Sur ce sujet, des études ont démontré dès 2011 que dans le cas où les déchets seraient scellés sur place, la probabilité d’une contamination au mercure supérieure aux seuils de potabilité était relativement élevée. De ce point de vue, la solution qui a été proposée consistant à mettre en place un système de surveillance de la nappe phréatique se heurte à la pertinence d’un tel contrôle sur des temps très étendus. Comment en effet garantir la pérennité de la surveillance sur un millier d’années quand on ne sait pas quelles seront les formes d’organisation de nos sociétés ? Par ailleurs, quand bien même la contamination serait décelée dans des centaines d’années, il resterait extrêmement difficile d’agir sur des déchets confinés à 500 mètres sous terre.

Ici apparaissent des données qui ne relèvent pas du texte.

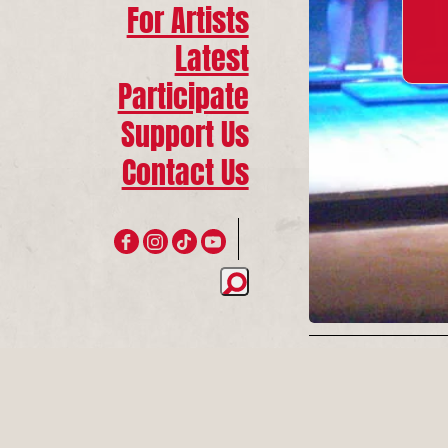
For Artists
Latest
Participate
Support Us
Contact Us
Join 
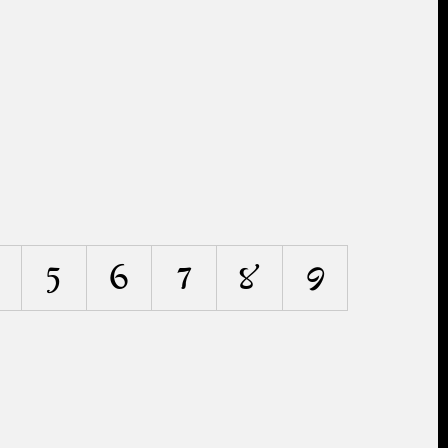
5
6
7
8
9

Sur le plan local, le choix de l’enfouissement suscite l’opposition des neuf communes riveraines, de même que celle de 294 personnes sur les 297 consultées fin 2016 dans le cadre de l’enquête publique conduite auprès de la population. En outre, sur le plan juridique, un arrêté préfectoral de 1997 fixait au stockage des déchets une limite de trente ans, et instituait le principe de réversibilité de l’entreposage. Force est constater aujourd’hui qu’avec un barrage de béton conçu pour durer 1000 ans, la possibilité d’extraire les déchets est fortement compromise. Malgré les textes et l’unanimité des collectivités et des habitants, l’enquête publique a rendu le 26 janvier dernier un avis favorable à l’ensevelissement des déchets sur place des déchets.

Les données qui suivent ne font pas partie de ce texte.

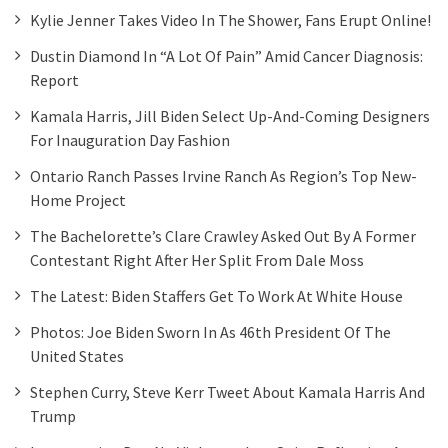
Kylie Jenner Takes Video In The Shower, Fans Erupt Online!
Dustin Diamond In “A Lot Of Pain” Amid Cancer Diagnosis:
Report
Kamala Harris, Jill Biden Select Up-And-Coming Designers
For Inauguration Day Fashion
Ontario Ranch Passes Irvine Ranch As Region’s Top New-
Home Project
The Bachelorette’s Clare Crawley Asked Out By A Former
Contestant Right After Her Split From Dale Moss
The Latest: Biden Staffers Get To Work At White House
Photos: Joe Biden Sworn In As 46th President Of The
United States
Stephen Curry, Steve Kerr Tweet About Kamala Harris And
Trump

Le 13 mars dernier, Yannick Jadot s’est rendu sur les lieux afin d’interpeler la ministre de l’Environnement Ségolène Royal sur les conséquences d’un enfouissement définitif des déchets chimiques endommagés. Si l’entreprise Stocamine argue du coût d’une extraction totale – entre 300 et 380 millions d’euros – ces chiffres sont à mettre en regard avec les coûts potentiels d’une contamination de la nappe phréatique, difficilement calculables. Mais surtout, des experts estiment que si les galeries se dégradent en effet, il est encore possible d’extraire la majorité des déchets, à condition cependant de le faire vite. D’ailleurs, pour accéder aux déchets contenant du mercure – pour l’instant les seuls à faire l’objet d’une extraction – il est nécessaire de brasser les colis placés devant ; il n’est donc pas hors de portée de les acheminer eux aussi vers la surface.

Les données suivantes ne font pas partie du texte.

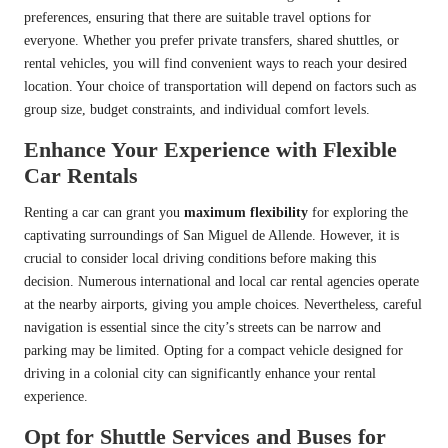
preferences, ensuring that there are suitable travel options for
everyone. Whether you prefer private transfers, shared shuttles, or
rental vehicles, you will find convenient ways to reach your desired
location. Your choice of transportation will depend on factors such as
group size, budget constraints, and individual comfort levels.
Enhance Your Experience with Flexible
Car Rentals
Renting a car can grant you
maximum flexibility
for exploring the
captivating surroundings of San Miguel de Allende. However, it is
crucial to consider local driving conditions before making this
decision. Numerous international and local car rental agencies operate
at the nearby airports, giving you ample choices. Nevertheless, careful
navigation is essential since the city’s streets can be narrow and
parking may be limited. Opting for a compact vehicle designed for
driving in a colonial city can significantly enhance your rental
experience.
Opt for Shuttle Services and Buses for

L’enfouissement en couches géologiques profondes, une fausse bonne idée

Ce qui se joue dans le centre de stockage de Stocamine n’est pas sans rappeler le projet Cigéo, à Bure, concernant les déchets nucléaires. Cigéo en effet prévoit d’enfouir les déchets les plus radioactifs de l’industrie nucléaire, pour des centaines de milliers d’années. Au vu de leurs conséquences sur le long terme et de l’absence de réversibilité effective de ces projets, le principe même de l’enfouissement est éminemment questionnable, alors même qu’il est possible de stocker ces déchets en sub-surface et de continuer les recherches en parallèle pour espérer un jour pouvoir les recycler de manière satisfaisante.

Du point de vue de notre responsabilité environnementale vis-à-vis des générations à venir, l’enfouissement constitue un héritage dont les conséquences sont impossibles à prévoir. Surtout, il fige la situation à l’échelle des temps géologiques – dans le cas du nucléaire au moins – alors même que la recherche pourrait dans les décennies à venir permettre des avancées considérables. De fait, prendre aujourd’hui la responsabilité de l’enfouissement de nos déchets sous prétexte que nous ne savons pas comment les retraiter signifie priver les générations futures de la possibilité de les recycler un jour.

Il n’est pas certain que cette décision nous appartienne.